▸ **Passage shown**:
....

A spokesperson for Louis Dreyfus declined to comment further.

Whatever the problems were, they appear to have come to a head in the past week, given that Schmidt stepped down from the board of Canadian fertiliser company Agrium Inc on Dec. 22 ahead of his planned arrival at Louis Dreyfus.

Traders and analysts had seen Schmidt’s record of building up Viterra through acquisitions before overseeing its sale to Glencore as fitting the plans of owner Margarita Louis-Dreyfus, who has overhauled the group since inheriting control from her late husband, Robert, in 2009.

Louis Dreyfus is one of the “ABCD” quartet of companies — alongside Archer Daniels Midland, Bunge and Cargill — that dominates agricultural commodity trading.

To keep pace with its traditional rivals and newcomers to agricultural markets, such as Glencore, Margarita Louis-Dreyfus has raised the possibility of a share listing or a tie-up with a partner and has overseen the group’s first forays into bond markets.

The appointment of Schmidt, 57, had also been in keeping with Louis Dreyfus’s preference for an external candidate and the company is expected to continue to favour an outsider as it renews its search, sources said without citing potential targets.

Claude Ehlinger, the group’s finance director who has been acting as interim chief, will continue in that role under his new title of deputy CEO, Louis Dreyfus said in the statement.

....

▸ **Provided data**:
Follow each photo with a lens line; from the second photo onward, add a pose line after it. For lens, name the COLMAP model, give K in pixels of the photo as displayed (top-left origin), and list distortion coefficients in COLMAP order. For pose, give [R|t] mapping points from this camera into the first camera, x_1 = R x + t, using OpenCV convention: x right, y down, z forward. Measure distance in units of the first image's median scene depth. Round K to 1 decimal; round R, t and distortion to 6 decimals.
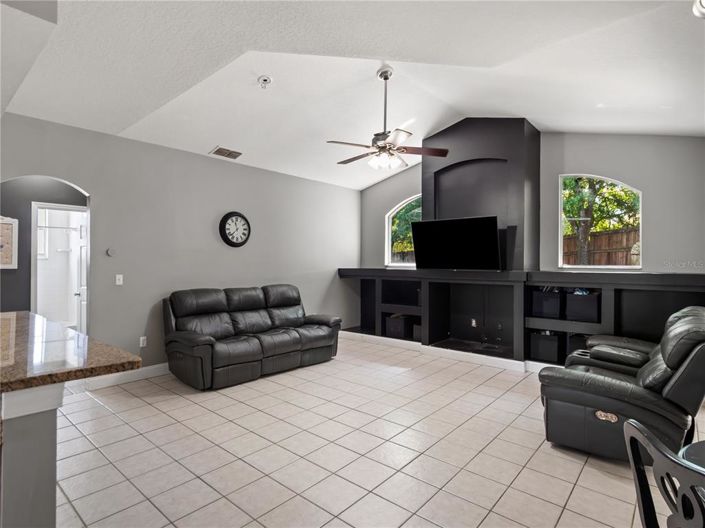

....

▸ **Task goal**:
Transcribe the stretch of the Louis Dreyfus passage from "To keep pace" through "into bond markets.".

▸ **The completed task**:
To keep pace with its traditional rivals and newcomers to agricultural markets, such as Glencore, Margarita Louis-Dreyfus has raised the possibility of a share listing or a tie-up with a partner and has overseen the group’s first forays into bond markets.